[Text pulled from each page]
★ ★ ★ ★ ★

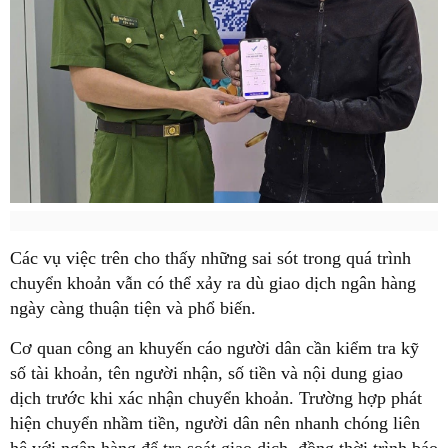
Các vụ việc trên cho thấy những sai sót trong quá trình
chuyển khoản vẫn có thể xảy ra dù giao dịch ngân hàng
ngày càng thuận tiện và phổ biến.
Cơ quan công an khuyến cáo người dân cần kiểm tra kỹ
số tài khoản, tên người nhận, số tiền và nội dung giao
dịch trước khi xác nhận chuyển khoản. Trường hợp phát
hiện chuyển nhầm tiền, người dân nên nhanh chóng liên
hệ với ngân hàng để tra soát giao dịch, đồng thời trình báo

★ ★ ★ ★ ★

**Prompt**
Give back every line of text from all the records, unchanged, without the pictures.

**Result of the exercise**
Các vụ việc trên cho thấy những sai sót trong quá trình
chuyển khoản vẫn có thể xảy ra dù giao dịch ngân hàng
ngày càng thuận tiện và phổ biến.
Cơ quan công an khuyến cáo người dân cần kiểm tra kỹ
số tài khoản, tên người nhận, số tiền và nội dung giao
dịch trước khi xác nhận chuyển khoản. Trường hợp phát
hiện chuyển nhầm tiền, người dân nên nhanh chóng liên
hệ với ngân hàng để tra soát giao dịch, đồng thời trình báo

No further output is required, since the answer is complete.